■ Exercise brief
Write out the passage of the Ben Smith gear page between "I recently became" and "in the future.", inclusive, keeping every word as it appears.

# Start of Text section

Ben Smith’s Gear Page

I recently became aware of Ben Smith via twitter, and it turns out we play similar types of music, and to me, our voices are similar too. It would be great to do some gigs with Ben at some point in the future.
In the meantime, here’s some of the tasty guitars and stuff that Ben uses  – I posted the piece on Rees guitars after seeing them on Ben’s site – Ben has a couple of them.

Rees F2 – “Bettycaster”

Ben says: ” It has a chambered Korina body and a flame Maple top that is only attached to the rest of the body around the edge and under the bridge, where I think there may be a small lump of mahogany, although I’m not 100% sure about that.  It also has some holes in the back that were part of an experiment Clive did on it.  It has a Maple neck and fingerboard, a double truss rod and a fender roller nut, which I like as it’s great for behind the nut bends. At the other end there’s a Gotoh wrap around bridge.  For the electrics, it has a Seymour Duncan Jazz humbucker at the neck and a JB humbucker at the bridge.  These are controlled with a 5 way switch, as well as a coil tap switch and a phase switch, which puts half of the neck pickup out of phase with the rest of the coils, and that gives me a total of 12 different pickup settings. It has bags of sustain, and responds really well to the touch.”

Rees Rambler

Ben’s other Rees is a Rambler – a travel electric guitar. He says: “While I was planning a long  trip to the U.S, I spoke to Clive about building a pro quality guitar with a full size neck that was small enough to fit into an ovehead locker on a plane, and he came up with the Rambler.  It has a solid Korina body, a dual truss rod neck with a roller nut, 2 Seymour Duncan P90s, master volume and tone controls, and a 4 position selector switch.  It gets some funny looks because of it’s size, but it’s a serious instrument, with a great sound and feel.”

# End of Text section
# Start of Entries supplied

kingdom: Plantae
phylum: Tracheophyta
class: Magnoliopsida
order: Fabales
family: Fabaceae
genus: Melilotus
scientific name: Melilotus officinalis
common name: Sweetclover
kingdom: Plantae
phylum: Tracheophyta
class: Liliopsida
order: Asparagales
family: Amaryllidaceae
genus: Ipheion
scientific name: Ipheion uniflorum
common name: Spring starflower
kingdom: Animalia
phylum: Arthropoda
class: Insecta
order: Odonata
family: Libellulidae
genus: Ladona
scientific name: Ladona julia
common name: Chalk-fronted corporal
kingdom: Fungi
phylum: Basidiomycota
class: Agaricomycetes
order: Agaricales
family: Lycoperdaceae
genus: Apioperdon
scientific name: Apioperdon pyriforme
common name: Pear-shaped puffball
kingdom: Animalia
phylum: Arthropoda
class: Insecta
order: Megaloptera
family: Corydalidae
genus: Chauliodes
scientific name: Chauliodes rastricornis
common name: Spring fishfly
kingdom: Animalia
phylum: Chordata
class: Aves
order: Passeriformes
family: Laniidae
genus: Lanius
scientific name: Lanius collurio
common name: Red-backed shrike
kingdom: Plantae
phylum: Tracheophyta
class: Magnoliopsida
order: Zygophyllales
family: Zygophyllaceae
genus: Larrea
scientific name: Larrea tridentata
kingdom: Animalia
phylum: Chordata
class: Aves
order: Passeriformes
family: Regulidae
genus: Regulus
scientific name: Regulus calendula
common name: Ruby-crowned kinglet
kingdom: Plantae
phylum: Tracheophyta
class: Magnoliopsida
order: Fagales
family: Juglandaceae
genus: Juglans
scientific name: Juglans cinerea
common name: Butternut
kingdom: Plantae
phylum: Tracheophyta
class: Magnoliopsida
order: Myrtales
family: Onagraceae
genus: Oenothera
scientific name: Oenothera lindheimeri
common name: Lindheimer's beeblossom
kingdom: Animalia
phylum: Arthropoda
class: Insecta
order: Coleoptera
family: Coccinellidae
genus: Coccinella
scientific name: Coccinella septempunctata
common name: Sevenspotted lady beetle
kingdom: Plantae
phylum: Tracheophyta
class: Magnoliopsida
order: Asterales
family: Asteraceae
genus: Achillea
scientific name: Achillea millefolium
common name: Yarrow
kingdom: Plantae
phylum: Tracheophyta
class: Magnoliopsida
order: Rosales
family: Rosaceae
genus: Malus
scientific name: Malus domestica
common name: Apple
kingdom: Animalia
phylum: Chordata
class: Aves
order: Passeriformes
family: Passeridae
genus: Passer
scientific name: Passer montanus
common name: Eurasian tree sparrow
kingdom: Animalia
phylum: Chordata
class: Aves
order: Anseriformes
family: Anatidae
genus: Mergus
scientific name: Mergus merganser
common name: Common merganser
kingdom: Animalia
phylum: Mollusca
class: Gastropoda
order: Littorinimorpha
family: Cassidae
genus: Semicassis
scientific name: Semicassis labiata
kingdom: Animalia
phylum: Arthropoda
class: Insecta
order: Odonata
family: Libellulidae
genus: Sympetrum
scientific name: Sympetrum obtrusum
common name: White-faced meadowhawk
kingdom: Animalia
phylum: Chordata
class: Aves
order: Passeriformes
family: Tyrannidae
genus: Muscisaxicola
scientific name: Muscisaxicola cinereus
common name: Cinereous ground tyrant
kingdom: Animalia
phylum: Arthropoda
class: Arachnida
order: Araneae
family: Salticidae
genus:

# End of Entries supplied

■ Written reply
I recently became aware of Ben Smith via twitter, and it turns out we play similar types of music, and to me, our voices are similar too. It would be great to do some gigs with Ben at some point in the future.